SANTA MONICA—Both the Santa Monica Alternative School House (SMASH) located on 2525 Fifth Street and John Muir Elementary School located on 2526 Sixth Street were vandalized on Saturday, June 8.
Five juveniles between the ages of 11 and 13 admitted to the crime on Monday, June 10. The juveniles posted a video of the rampage at John Muir Elementary School that transpired Saturday night. Community input helped to identify the individuals involved in the crime.
According to officials, three of the juveniles damaged Will Rogers Learning Community located on Sunset Park, and Roosevelt Elementary School located on Montana Avenue that same evening.
Four of the juveniles were issued citations for vandalism by the Santa Monica Police Department. The fifth juvenile was not from the Santa Monica region and was not issued a citation by authorities. The cases will be handled by the School Resource Division of the SMPD in collaboration with the Santa Monica Malibu Unified School District.
Video originally posted on Instagram revealed that the 11 and 13-year-olds were setting off fire extinguishers and kicking furniture and books at Muir Elementary.
SMMUSD Superintendent Dr. Ben Drati sent out a letter Sunday, June 9 to parents and staff. The letter reads that “Heavy damage was done by expelling numerous fire extinguishers indoors on books, walls, flooring in classrooms and the library, breaking windows, destroying furniture, technology and materials, dumping cans of paint on exteriors, and flooding rooms by turning on the sinks.” It did not appear that anything was stolen from any of the elementary schools.
Drati said in a letter that the school district plans on upgrading the school systems intrusion alarms, cameras around campus perimeters and electronic locks as a part of SMS which was passed last November.
According to the California Welfare and Institutions code, the parent or guardian may be liable for the payment of restitution, fines or penalty assessments to the victim, in this case the school district. The Malibu-Santa Monica School District says that the damage could be up to $100,000.
The damage did not interfere with the school’s planned fifth-grade graduation ceremony.
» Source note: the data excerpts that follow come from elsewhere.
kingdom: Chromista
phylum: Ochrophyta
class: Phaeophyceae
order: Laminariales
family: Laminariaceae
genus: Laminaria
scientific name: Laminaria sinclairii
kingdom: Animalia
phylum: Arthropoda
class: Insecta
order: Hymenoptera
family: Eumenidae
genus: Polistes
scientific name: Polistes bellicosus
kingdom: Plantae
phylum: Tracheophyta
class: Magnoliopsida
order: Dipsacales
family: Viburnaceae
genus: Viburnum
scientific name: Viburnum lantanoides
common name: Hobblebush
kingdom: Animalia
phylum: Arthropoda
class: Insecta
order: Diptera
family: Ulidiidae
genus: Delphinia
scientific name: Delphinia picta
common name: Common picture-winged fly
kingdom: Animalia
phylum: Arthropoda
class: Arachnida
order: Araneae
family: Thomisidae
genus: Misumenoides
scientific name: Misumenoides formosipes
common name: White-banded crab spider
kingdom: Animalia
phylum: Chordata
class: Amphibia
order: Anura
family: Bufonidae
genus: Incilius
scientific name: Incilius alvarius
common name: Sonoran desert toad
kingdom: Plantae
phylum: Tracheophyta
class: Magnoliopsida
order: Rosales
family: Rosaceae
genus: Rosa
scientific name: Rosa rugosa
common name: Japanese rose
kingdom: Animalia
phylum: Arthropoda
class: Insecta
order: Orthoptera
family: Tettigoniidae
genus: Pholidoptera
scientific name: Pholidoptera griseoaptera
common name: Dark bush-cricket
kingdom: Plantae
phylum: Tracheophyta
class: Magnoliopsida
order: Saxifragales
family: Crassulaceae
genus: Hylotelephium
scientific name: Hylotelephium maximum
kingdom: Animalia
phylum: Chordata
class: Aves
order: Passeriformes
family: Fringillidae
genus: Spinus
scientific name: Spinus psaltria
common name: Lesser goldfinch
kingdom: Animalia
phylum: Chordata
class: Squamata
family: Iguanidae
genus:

Drati wrote in his letter that, “The operations team is onsite and working to restore as much as can be for our important ceremony and celebration.” The fifth-grade graduation was held at Muir Elementary Monday morning as scheduled.
Community & Public Relations Officer, Gail Pinsker informed Canyon News that the elementary schools do not have guards during school days or the weekend, but Santa Monica and Malibu’s middle and high schools do have campus security. During school, the sites are closed with an access system for visitors.
Pinsker indicated that the measure will offer the inclusion of perimeter cameras on school grounds and intrusion alarms, so that harsh vandalism events like this can be prevented in the future.